-- Instructions for the task --
From the Thanksgiving post below, list the problems the resident felt or complained of late in the afternoon on Thanksgiving Day.

-- Selected passage --
Wednesday, November 26, 2014

NOW THANK WE ALL OUR GOD (Thanksgiving Fare, regurgitated)

For Thanksgiving, I am reposting this from a few years ago.

One of the most painful aspects of ministry to the elderly residents of our Christian assisted living facility was the inevitability of death. And it was on those occasions that my staff often participated in sharing their feelings of loss and their fond memories. I had come to realize that, for my employees, it was a ministry of love. And their ministry was reciprocal; many of the folks we served had made immeasurable impacts on the lives of those who were serving them.

Over the course of my seventeen years serving the residents, there were many times when the holidays had been especially hard; those seemed to be the times when we lost an unusual number of long-time residents.

In my fifteenth year, we lost one of our residents on Thanksgiving Day. She had gone out with her daughters for a family Thanksgiving dinner. Late in the afternoon she began to feel nauseous and complained of stomach and back pains. They took her to the emergency room at the hospital where she was diagnosed with flu symptoms and discharged back to our care by early evening. My staff monitored her every thirty minutes through the evening.

-- Provided data --
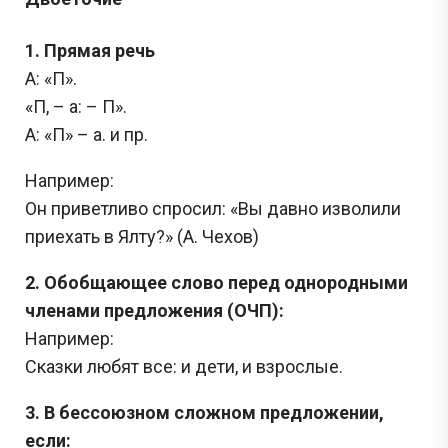
1. Прямая речь
А: «П».
«П, – а: – П».
А: «П» – а. и пр.
Например:
Он приветливо спросил: «Вы давно изволили
приехать в Ялту?» (А. Чехов)
2. Обобщающее слово перед однородными
членами предложения (ОЧП):
Например:
Сказки любят все: и дети, и взрослые.
3. В бессоюзном сложном предложении,
если:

-- Answer box --
- Nausea
- Stomach pains
- Back pains